Nova Scotia’s top doctor wrote to families of students about the importance of getting a vaccine ahead of the school year—and urged those eligible but still unvaccinated to get their shot as soon as possible. The province has not, however, released its back to school plan.
In a letter sent to families of students from regional centres for education, chief medical officer Dr. Robert Strang thanked the community for their efforts to reduce the spread of COVID-19 over the last school year. What’s needed for continued COVID prevention is widespread immunization, he said.
“We all need two doses of vaccine to be fully protected, and it takes two weeks after your second dose to have full immunity. The first day of school is now about four weeks away,” reads the letter signed by Strang. “If you have children 12 and over who haven’t yet had their first or second dose of vaccine, I strongly encourage you to make an appointment for them as soon as you can.”
Given that Nova Scotia’s youngest students are not able to be vaccinated, reaching maximum vaccine rates among all other residents is the best way to protect the population as a whole, he goes on to explain.

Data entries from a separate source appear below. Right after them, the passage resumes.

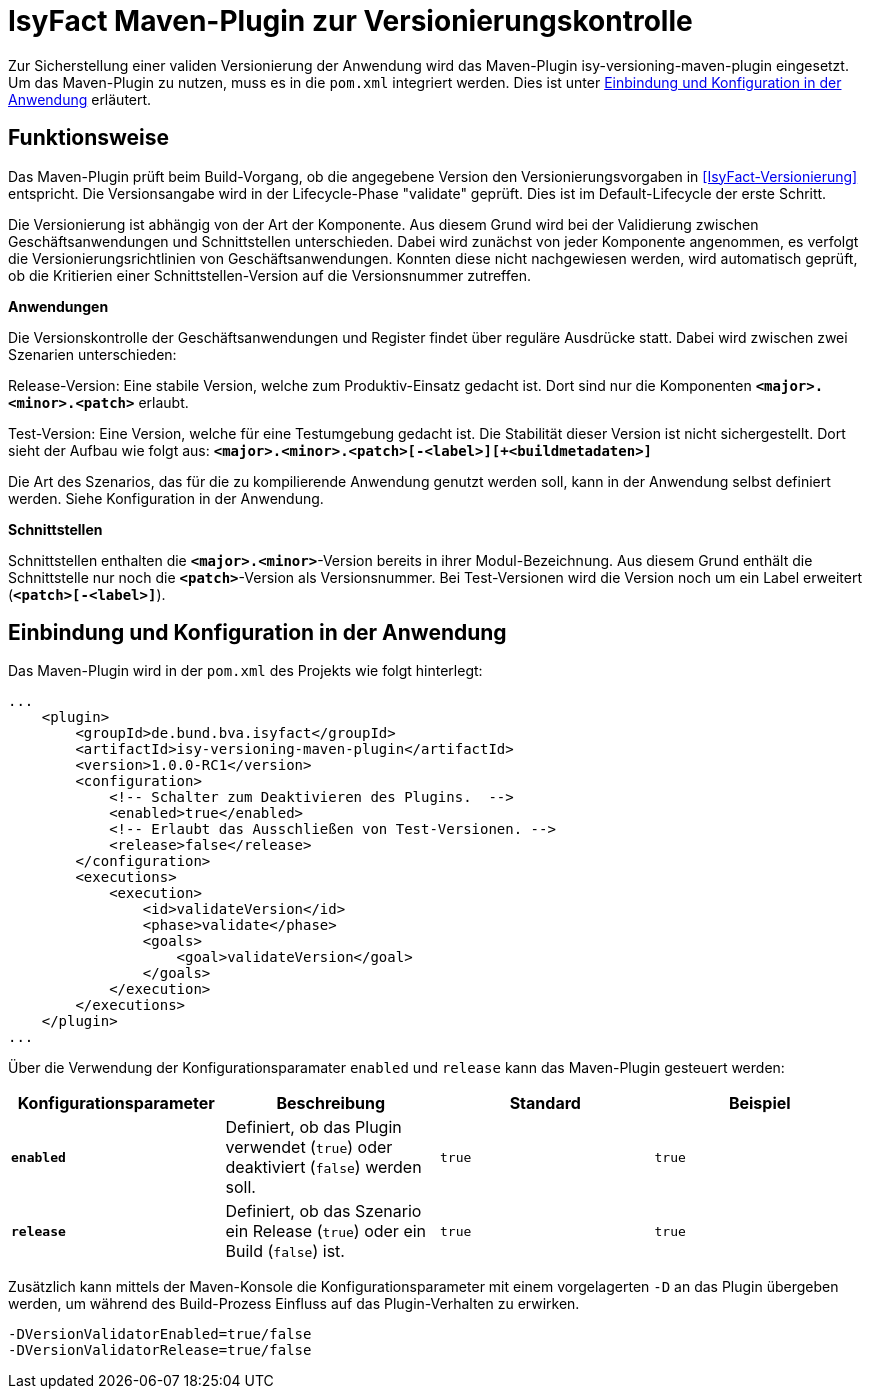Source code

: [[maven-plugin-versionierungskontrolle]]
= IsyFact Maven-Plugin zur Versionierungskontrolle

Zur Sicherstellung einer validen Versionierung der Anwendung wird das Maven-Plugin isy-versioning-maven-plugin eingesetzt.
Um das Maven-Plugin zu nutzen, muss es in die `pom.xml` integriert werden. Dies ist unter <<einbindung-konfiguration>> erläutert.

[[funktionweise]]
== Funktionsweise
Das Maven-Plugin prüft beim Build-Vorgang, ob die angegebene Version den Versionierungsvorgaben in <<IsyFact-Versionierung>> entspricht. Die Versionsangabe wird in der Lifecycle-Phase "validate" geprüft. Dies ist im Default-Lifecycle der erste Schritt.

Die Versionierung ist abhängig von der Art der Komponente. Aus diesem Grund wird bei der Validierung zwischen Geschäftsanwendungen und Schnittstellen unterschieden. Dabei wird zunächst von jeder Komponente angenommen, es verfolgt die Versionierungsrichtlinien von Geschäftsanwendungen. Konnten diese nicht nachgewiesen werden, wird automatisch geprüft, ob die Kritierien einer Schnittstellen-Version auf die Versionsnummer zutreffen.


*Anwendungen*

Die Versionskontrolle der Geschäftsanwendungen und Register findet über reguläre Ausdrücke statt. Dabei wird zwischen zwei Szenarien unterschieden:

Release-Version: Eine stabile Version, welche zum Produktiv-Einsatz gedacht ist. Dort sind nur die Komponenten *`<major>.<minor>.<patch>`* erlaubt.

Test-Version: Eine Version, welche für eine Testumgebung gedacht ist. Die Stabilität dieser Version ist nicht sichergestellt. Dort sieht der Aufbau wie folgt aus: *`<major>.<minor>.<patch>[-<label>][+<buildmetadaten>]`*

Die Art des Szenarios, das für die zu kompilierende Anwendung genutzt werden soll, kann in der Anwendung selbst definiert werden. Siehe Konfiguration in der Anwendung.


*Schnittstellen*

Schnittstellen enthalten die *`<major>.<minor>`*-Version bereits in ihrer Modul-Bezeichnung. Aus diesem Grund enthält die Schnittstelle nur noch die *`<patch>`*-Version als Versionsnummer. Bei Test-Versionen wird die Version noch um ein Label erweitert (*`<patch>[-<label>]`*).

[[einbindung-konfiguration]]
== Einbindung und Konfiguration in der Anwendung

Das Maven-Plugin wird in der `pom.xml` des Projekts wie folgt hinterlegt:

[source,xml]
-----------------
...
    <plugin>
        <groupId>de.bund.bva.isyfact</groupId>
        <artifactId>isy-versioning-maven-plugin</artifactId>
        <version>1.0.0-RC1</version>
        <configuration>
            <!-- Schalter zum Deaktivieren des Plugins.  -->
            <enabled>true</enabled>
            <!-- Erlaubt das Ausschließen von Test-Versionen. -->
            <release>false</release>
        </configuration>
        <executions>
            <execution>
                <id>validateVersion</id>
                <phase>validate</phase>
                <goals>
                    <goal>validateVersion</goal>
                </goals>
            </execution>
        </executions>
    </plugin>
...
-----------------

Über die Verwendung der Konfigurationsparamater `enabled` und `release` kann das Maven-Plugin gesteuert werden:

[options="header"]
|=======================
|Konfigurationsparameter|Beschreibung|Standard|Beispiel
|*`enabled`*|Definiert, ob das Plugin verwendet (`true`) oder deaktiviert (`false`) werden soll.|`true`|`true`
|*`release`*|Definiert, ob das Szenario ein Release (`true`) oder ein Build (`false`) ist.|`true`|`true`
|=======================

Zusätzlich kann mittels der Maven-Konsole die Konfigurationsparameter mit einem vorgelagerten `-D` an das Plugin übergeben werden, um während des Build-Prozess Einfluss auf das Plugin-Verhalten zu erwirken.
[source]
-----------------
-DVersionValidatorEnabled=true/false
-DVersionValidatorRelease=true/false
-----------------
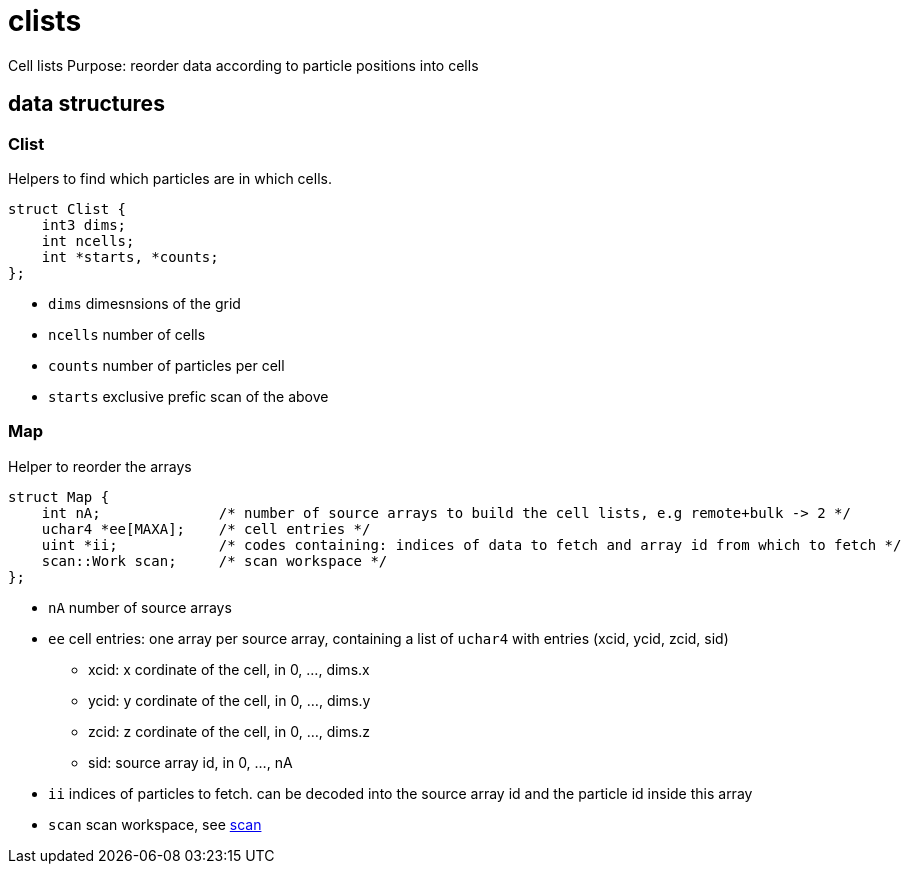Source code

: = clists

Cell lists
Purpose: reorder data according to particle positions into cells

== data structures

=== Clist

Helpers to find which particles are in which cells.

[source,c++]
----
struct Clist {
    int3 dims;
    int ncells;
    int *starts, *counts;
};
----

* `dims` dimesnsions of the grid
* `ncells` number of cells
* `counts` number of particles per cell
* `starts` exclusive prefic scan of the above

=== Map

Helper to reorder the arrays

[source,c++]
----
struct Map {
    int nA;              /* number of source arrays to build the cell lists, e.g remote+bulk -> 2 */
    uchar4 *ee[MAXA];    /* cell entries */
    uint *ii;            /* codes containing: indices of data to fetch and array id from which to fetch */
    scan::Work scan;     /* scan workspace */
};
----

* `nA` number of source arrays
* `ee` cell entries: one array per source array, containing a list of
  `uchar4` with entries (xcid, ycid, zcid, sid)
  ** xcid: x cordinate of the cell, in 0, ..., dims.x
  ** ycid: y cordinate of the cell, in 0, ..., dims.y
  ** zcid: z cordinate of the cell, in 0, ..., dims.z
  ** sid: source array id, in 0, ..., nA
* `ii` indices of particles to fetch. can be decoded into the source
  array id and the particle id inside this array
* `scan` scan workspace, see link:/doc/DEV/modules/scan.adoc[scan]
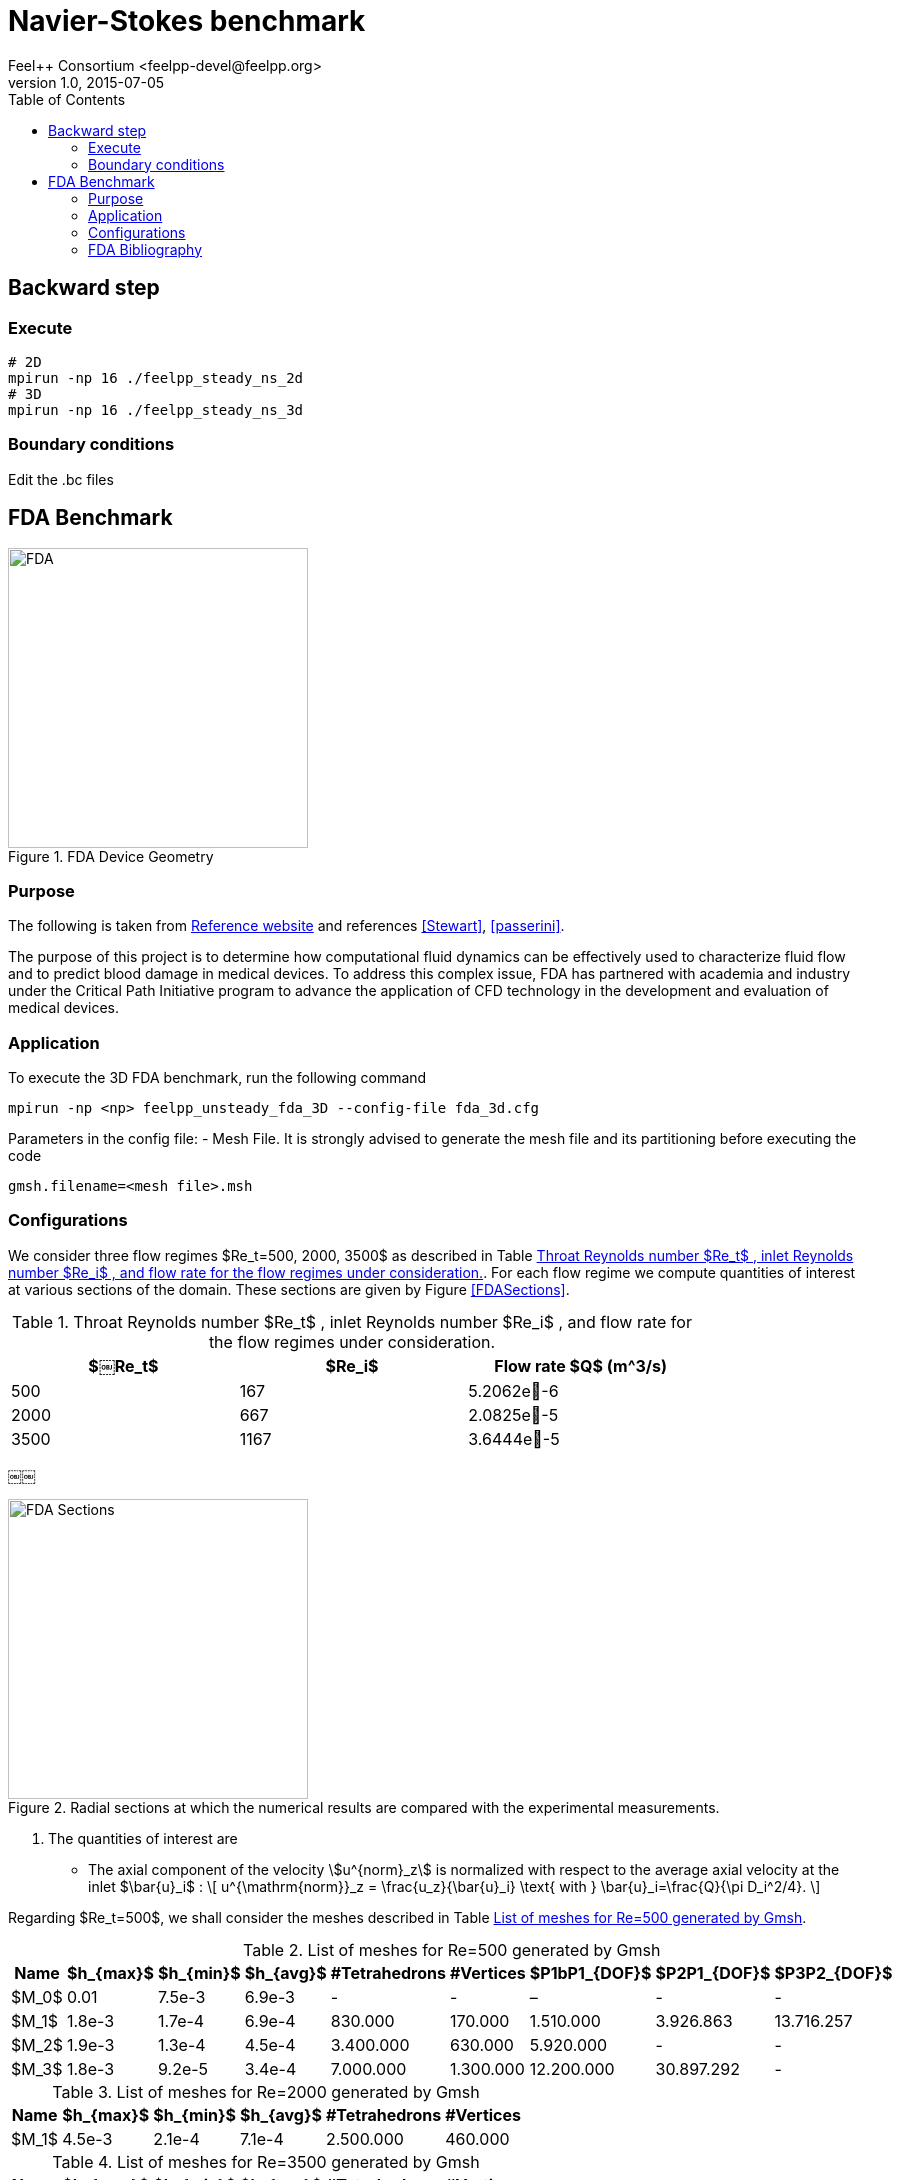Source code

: = Navier-Stokes benchmark
Feel++ Consortium <feelpp-devel@feelpp.org>
v1.0, 2015-07-05
:toc:
:math:
:latex:


== Backward step

=== Execute

```shell
# 2D
mpirun -np 16 ./feelpp_steady_ns_2d
# 3D
mpirun -np 16 ./feelpp_steady_ns_3d
```

=== Boundary conditions

Edit the .bc files

== FDA Benchmark

[[img-fda]]
.FDA Device Geometry
image::fda-1.png[FDA, 300]

=== Purpose

The following is taken from  link:http://www.fda.gov/ScienceResearch/SpecialTopics/CriticalPathInitiative/SpotlightonCPIProjects/ucm149414.htm[Reference website] and references <<Stewart>>, <<passerini>>.

The purpose of this project is to determine how computational fluid dynamics can be effectively used to characterize fluid flow and to predict blood damage in medical devices. To address this complex issue, FDA has partnered with academia and industry under the Critical Path Initiative program to advance the application of CFD technology in the development and evaluation of medical devices.

=== Application

To execute the 3D FDA benchmark, run the following command
```
mpirun -np <np> feelpp_unsteady_fda_3D --config-file fda_3d.cfg
```

Parameters in the config file:
- Mesh File. It is strongly advised to generate the mesh file and its partitioning before executing the code
```
gmsh.filename=<mesh file>.msh
```

=== Configurations

We consider three flow regimes $Re_t=500, 2000, 3500$ as described in Table <<TableRe>>. For each flow regime we compute quantities of interest at various sections of the domain. These sections are given by Figure <<FDASections>>.

[[TableRe]]
.Throat Reynolds number $Re_t$ , inlet Reynolds number $Re_i$ , and flow rate for the flow regimes under consideration.
[width="80%",options="header",cols=">,>,>"]
|===================
|$￼Re_t$| $Re_i$  | Flow rate $Q$ ($$m^3/s$$)
|500 | 167  |5.2062e􏰙-6
|2000 | 667  |2.0825e􏰙-5
|3500 | 1167 |3.6444e􏰙-5
|===================
￼￼
[FDASections]
.Radial sections at which the numerical results are compared with the experimental measurements.
image::fda-sections.png[FDA Sections, 300]

. The quantities of interest are
 - The axial component of the velocity stem:[u^{norm}_z] is normalized with respect to the average axial velocity at the inlet $\bar{u}_i$ :
\[
u^{\mathrm{norm}}_z = \frac{u_z}{\bar{u}_i} \text{ with } \bar{u}_i=\frac{Q}{\pi D_i^2/4}.
\]

Regarding $Re_t=500$, we shall consider the meshes described in Table <<TableMeshesRe500>>.

[[TableMeshesRe500]]
.List of meshes for $$Re=500$$ generated by Gmsh
[width="60%",options="header"]
|======
| Name    | $h_{max}$| $h_{min}$| $h_{avg}$|  #Tetrahedrons| #Vertices| $P1bP1_{DOF}$| $P2P1_{DOF}$|$P3P2_{DOF}$
| $M_0$ |   0.01| 7.5e-3| 6.9e-3| -| -| –| -| -
| $M_1$ | 1.8e-3| 1.7e-4| 6.9e-4| 830.000| 170.000| 1.510.000| 3.926.863| 13.716.257
| $M_2$ | 1.9e-3| 1.3e-4| 4.5e-4| 3.400.000| 630.000| 5.920.000| -| -
| $M_3$ | 1.8e-3| 9.2e-5| 3.4e-4| 7.000.000| 1.300.000| 12.200.000| 30.897.292| -
|======

[[TableMeshesRe2000]]
.List of meshes for $$Re=2000$$ generated by Gmsh
[width="60%",options="header"]
|======
| Name    | $h_{max}$| $h_{min}$| $h_{avg}$|  #Tetrahedrons| #Vertices
| $M_1$ | 4.5e-3| 2.1e-4| 7.1e-4| 2.500.000 | 460.000
|======


[[TableMeshesRe3500]]
.List of meshes for $$Re=3500$$ generated by Gmsh
[width="60%",options="header"]
|======
| Name    | $h_{max}$| $h_{min}$| $h_{avg}$|  #Tetrahedrons| #Vertices
| $M_1$ | 2.5e-3| 1.4e-4| 8.4e-4| 3.200.000 | 560.000
|======

[[TableTimeRe500]]
.Computational Time $$Re=500$$
[width="60%",options="header"]
|======
| Name  | #Core | $$T (h)$$
| $M_1$ | 32    | 15.5
| $M_2$ | 128   | 24
| $M_3$ | 256   | 36
|======

:numbered:
[bibliography]
=== FDA Bibliography

[bibliography]
- [[[Stewart]]] Stewart, SandyF.C. Paterson, EricG. Burgreen, GregW. Hariharan, Prasanna Giarra, Matthew Reddy, Varun Day, StevenW. Manning, KeefeB. Deutsch, Steven Berman, MichaelR. Myers, MatthewR. Malinauskas, RichardA. 'Assessment of CFD Performance in Simulations of an Idealized Medical Device: Results of FDA’s First Computational Interlaboratory Study'. Cardiovascular Engineering and Technology. June 2012, Volume 3, Issue 2, pp 139-160.
- [[[passerini]]] T. Passerini, A. Quaini, U. Villa, A. Veneziani and S. Canic 'Validation of an open source framework for the simulation of blood flow in rigid and deformable vessels.' INTERNATIONAL JOURNAL FOR NUMERICAL METHODS IN BIOMEDICAL ENGINEERING Int. J. Numer. Meth. Biomed. Engng. (2013) Published online in Wiley Online Library (wileyonlinelibrary.com). DOI: 10.1002/cnm.2568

Currently, Pfizer is working on vaccine trials for children. The pharmaceutical giant expects to submit vaccine safety data for kids aged five to 11 by the end of September. Moderna is also testing its vaccine in kids, and says it will submit results by the middle of the fall. Following the submission of data, it’ll be up to Health Canada to approve of the use of vaccines for kids. (Exactly how long it will take from the data being submitted to potential approval by Health Canada to the time a child under 11 can get their jab, however, is still uncertain.)
Nova Scotia has yet to release its back to school plan for managing COVID in the classrooms. Strang says in the letter it’ll be “available soon” and that public health is working closely with the education department on creating a detailed plan.